Although natural pollination by insects can occur, it is best to carry out the pollination process with a small artist brush if you want to propagate from seed.  Gently gather pollen from several mature stamens on the brush and apply it to a receptor pistil.  The stamens are mature when the pollen is easily picked up on the brush and the pistil is mature when it begins to spread out with a slight backward arch to each of the three segments.

You will know that fertilization has occurred when the ovary, which is the slightly enlarged green area at the base of the bloom, begins to swell as the flower withers.  The fertilized ovary will continue to enlarge until it is 3/4 to 1-1/2 inches in diameter, with clear segmentation.  The fertile seed pod will change from green to a papery brown as the seeds mature.

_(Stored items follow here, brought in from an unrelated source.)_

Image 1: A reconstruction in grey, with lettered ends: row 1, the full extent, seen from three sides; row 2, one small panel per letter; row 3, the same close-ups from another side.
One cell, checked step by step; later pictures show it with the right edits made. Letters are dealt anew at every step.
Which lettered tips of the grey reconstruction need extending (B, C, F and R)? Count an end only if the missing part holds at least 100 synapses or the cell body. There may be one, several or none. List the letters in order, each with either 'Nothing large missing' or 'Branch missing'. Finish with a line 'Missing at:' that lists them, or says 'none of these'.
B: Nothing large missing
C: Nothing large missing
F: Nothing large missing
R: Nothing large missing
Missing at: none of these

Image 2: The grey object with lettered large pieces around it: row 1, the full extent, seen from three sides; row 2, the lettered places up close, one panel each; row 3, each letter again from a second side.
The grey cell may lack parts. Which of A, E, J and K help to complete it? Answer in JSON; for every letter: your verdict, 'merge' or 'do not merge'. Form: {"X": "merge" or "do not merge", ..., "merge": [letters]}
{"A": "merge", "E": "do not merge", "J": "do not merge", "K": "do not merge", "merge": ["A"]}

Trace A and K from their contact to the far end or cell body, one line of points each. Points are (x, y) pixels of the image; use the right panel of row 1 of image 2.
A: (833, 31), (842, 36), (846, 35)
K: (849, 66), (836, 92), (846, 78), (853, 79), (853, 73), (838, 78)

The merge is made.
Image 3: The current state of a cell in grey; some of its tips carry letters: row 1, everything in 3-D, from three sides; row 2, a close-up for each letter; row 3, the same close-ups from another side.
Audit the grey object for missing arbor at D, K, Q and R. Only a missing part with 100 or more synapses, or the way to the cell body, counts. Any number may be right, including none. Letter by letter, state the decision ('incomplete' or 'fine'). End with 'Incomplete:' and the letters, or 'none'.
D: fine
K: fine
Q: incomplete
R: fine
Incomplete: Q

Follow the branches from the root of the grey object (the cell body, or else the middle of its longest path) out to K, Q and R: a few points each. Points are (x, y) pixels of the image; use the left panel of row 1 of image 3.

Shortly after turning brown, the seed pod will split open along its segmentation lines, revealing stacks of wafer-like, black seeds.  Collect the seed, spread them to dry for a day or two and then plant them.

Planting of the seeds can be carried out in several ways.  They can be placed on the surface of moist potting soil in seed flats or large pots, then covered with a sheet of plastic or glass to maintain a humid environment for the sprouting seeds.  If the weather is warm enough, they can be sown in a very shallow furrow and covered ever so slightly with fine soil to keep them from blowing.  I have had very good results sprouting the seed on hydrated floral foam, such as Oasis.  It is available in the fresh floral arranging section of most craft stores and from places where fresh flowers are sold.  Only a small number of the seeds from each pod will be mature enough to germinate, so do not be discouraged if your germination rate is not as high as you are expecting.

The young plants will look very much like a small green onion or chive as they develop.  When you see white roots developing, carefully transplant the seedlings to individual pots filled with a good, loose potting mix.  Feed them regularly with dilute, balanced fertilizer and maintain them in a slightly shaded area so that they do not dry out.  If you have planted the seeds in a furrow out of doors, you should gently redistribute the seedlings approximately 2-3 inches apart.  In all methods of planting, keep the planting soil evenly moist but not wet.

Continue to nurture your seedlings as you would a mature bulb.  Although it takes a modicum of patience and time to bring your plants to flower, you will find that the wait has all the excitement of opening a beautifully wrapped package at Christmas to see what is inside.